Symbionts: Contemporary Artists and the Biosphere
MIT List Visual Arts Center
October 21, 2022 - February 26, 2023

curated by Caroline A. Jones, Natalie Bell, and Selby Nimrod with research assistance by Krista Alba

Symbionts: Contemporary Artists and the Biosphere brings together over a dozen international artists whose work prompts us to reexamine our human relationships to the planet’s biosphere through the lens of symbiosis, or “with living.”

Symbionts are organisms of different species that are found together and that thrive through their interdependent relations. They include mutualists such as the bee and the apple blossom as well as microbial organisms that circulate in the atmosphere, oceans, and soil to make the oxygen we breathe. Symbionts can also hover as potential predators or bloom as parasites—all forms of entanglement considered by the artists in Symbionts.

Engaging living entities such as fungi or bacteria—some of which will transform artworks during the course of the exhibition—the artists in Symbionts represent a new generation of practitioners within bioart. Whereas the code-driven works of bioart in the 2000s had centered the artist’s authorial manipulation of genetic sequences, the young and diverse practitioners in Symbionts are not interested in being masters of code.
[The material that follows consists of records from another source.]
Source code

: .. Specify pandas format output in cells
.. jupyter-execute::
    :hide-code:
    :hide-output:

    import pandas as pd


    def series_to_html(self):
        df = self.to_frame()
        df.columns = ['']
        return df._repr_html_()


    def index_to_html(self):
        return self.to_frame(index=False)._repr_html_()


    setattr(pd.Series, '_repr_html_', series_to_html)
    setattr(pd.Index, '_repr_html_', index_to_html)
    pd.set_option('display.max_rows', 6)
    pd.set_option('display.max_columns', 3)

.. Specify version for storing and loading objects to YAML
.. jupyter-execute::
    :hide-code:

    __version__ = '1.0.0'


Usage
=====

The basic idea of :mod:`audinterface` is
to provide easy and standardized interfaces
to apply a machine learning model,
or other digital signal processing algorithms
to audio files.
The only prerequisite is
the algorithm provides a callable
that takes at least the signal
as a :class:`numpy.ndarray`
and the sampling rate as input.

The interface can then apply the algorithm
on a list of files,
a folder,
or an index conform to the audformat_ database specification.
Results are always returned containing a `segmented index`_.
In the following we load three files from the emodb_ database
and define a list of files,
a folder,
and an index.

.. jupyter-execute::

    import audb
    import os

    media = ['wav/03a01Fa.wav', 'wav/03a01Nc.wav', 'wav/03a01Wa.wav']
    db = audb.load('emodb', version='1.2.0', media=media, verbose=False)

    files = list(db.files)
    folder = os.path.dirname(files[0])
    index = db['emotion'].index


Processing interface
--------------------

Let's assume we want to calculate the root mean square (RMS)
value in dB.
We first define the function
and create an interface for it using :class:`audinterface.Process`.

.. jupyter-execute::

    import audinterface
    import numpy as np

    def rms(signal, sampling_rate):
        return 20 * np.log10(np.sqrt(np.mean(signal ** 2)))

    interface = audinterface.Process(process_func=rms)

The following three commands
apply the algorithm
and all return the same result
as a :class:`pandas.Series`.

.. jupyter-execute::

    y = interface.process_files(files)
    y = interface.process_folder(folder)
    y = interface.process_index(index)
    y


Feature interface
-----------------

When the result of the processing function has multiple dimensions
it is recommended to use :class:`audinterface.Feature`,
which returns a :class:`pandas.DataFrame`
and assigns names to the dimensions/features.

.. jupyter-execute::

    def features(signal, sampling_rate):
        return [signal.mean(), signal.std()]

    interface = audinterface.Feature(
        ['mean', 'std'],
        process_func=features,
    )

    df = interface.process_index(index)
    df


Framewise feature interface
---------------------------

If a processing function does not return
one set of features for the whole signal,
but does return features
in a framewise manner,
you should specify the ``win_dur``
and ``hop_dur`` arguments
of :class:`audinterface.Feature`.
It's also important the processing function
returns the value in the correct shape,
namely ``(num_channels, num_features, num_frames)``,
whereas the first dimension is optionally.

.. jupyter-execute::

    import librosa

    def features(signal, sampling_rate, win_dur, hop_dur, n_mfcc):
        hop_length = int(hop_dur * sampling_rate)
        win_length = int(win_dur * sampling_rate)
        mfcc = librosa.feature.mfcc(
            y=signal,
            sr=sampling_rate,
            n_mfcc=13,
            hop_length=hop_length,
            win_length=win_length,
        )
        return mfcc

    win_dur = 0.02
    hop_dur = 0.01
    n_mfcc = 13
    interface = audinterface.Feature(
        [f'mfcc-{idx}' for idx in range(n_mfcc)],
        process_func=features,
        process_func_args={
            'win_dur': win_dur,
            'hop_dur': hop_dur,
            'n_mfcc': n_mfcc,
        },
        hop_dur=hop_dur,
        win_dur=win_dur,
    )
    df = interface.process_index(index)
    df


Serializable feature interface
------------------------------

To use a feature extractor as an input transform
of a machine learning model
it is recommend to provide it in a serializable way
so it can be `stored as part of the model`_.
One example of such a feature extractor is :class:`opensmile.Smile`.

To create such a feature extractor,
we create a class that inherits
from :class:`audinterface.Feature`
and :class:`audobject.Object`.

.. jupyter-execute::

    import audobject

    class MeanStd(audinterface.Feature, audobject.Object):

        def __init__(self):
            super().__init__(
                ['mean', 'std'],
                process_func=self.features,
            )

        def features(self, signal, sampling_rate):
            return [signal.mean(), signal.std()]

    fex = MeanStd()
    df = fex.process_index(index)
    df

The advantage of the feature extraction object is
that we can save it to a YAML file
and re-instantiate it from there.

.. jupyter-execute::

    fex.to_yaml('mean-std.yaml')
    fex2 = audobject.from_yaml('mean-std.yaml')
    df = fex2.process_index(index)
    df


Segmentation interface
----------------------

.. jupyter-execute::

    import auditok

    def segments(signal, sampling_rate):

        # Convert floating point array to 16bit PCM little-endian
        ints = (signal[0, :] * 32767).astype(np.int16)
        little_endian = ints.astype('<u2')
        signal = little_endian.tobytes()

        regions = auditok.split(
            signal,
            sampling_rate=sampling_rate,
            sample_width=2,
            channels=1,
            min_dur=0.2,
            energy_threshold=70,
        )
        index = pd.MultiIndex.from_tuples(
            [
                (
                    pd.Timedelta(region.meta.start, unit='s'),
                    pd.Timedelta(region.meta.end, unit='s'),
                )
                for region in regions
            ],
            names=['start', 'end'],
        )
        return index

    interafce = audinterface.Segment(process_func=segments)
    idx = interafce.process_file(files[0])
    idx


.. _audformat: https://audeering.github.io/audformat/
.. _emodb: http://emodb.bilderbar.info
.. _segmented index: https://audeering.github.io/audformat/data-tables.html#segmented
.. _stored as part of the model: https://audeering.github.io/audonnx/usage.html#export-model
Instead, they explore what it means to be interdependent or collaborative, ceding individual human control of an artwork in recognition of our more-than-human relations. Symbionts foregrounds the fact that the vast majority of genetic materials in the “human” body are not actually human, but thought to be “other”: bacteria, fungi, and virionsLikewise, works in the exhibitions engage a biosphere dynamically modified by the growth of mushrooms, the blooming of algae, and the decomposition work of soil.

With experimental practices that blur the boundaries between art and science, while also underscoring the intersections of biological, social, and economic systems, these artists unveil the critical interactions that give shape to our world and the interspecies entanglements that evolve it.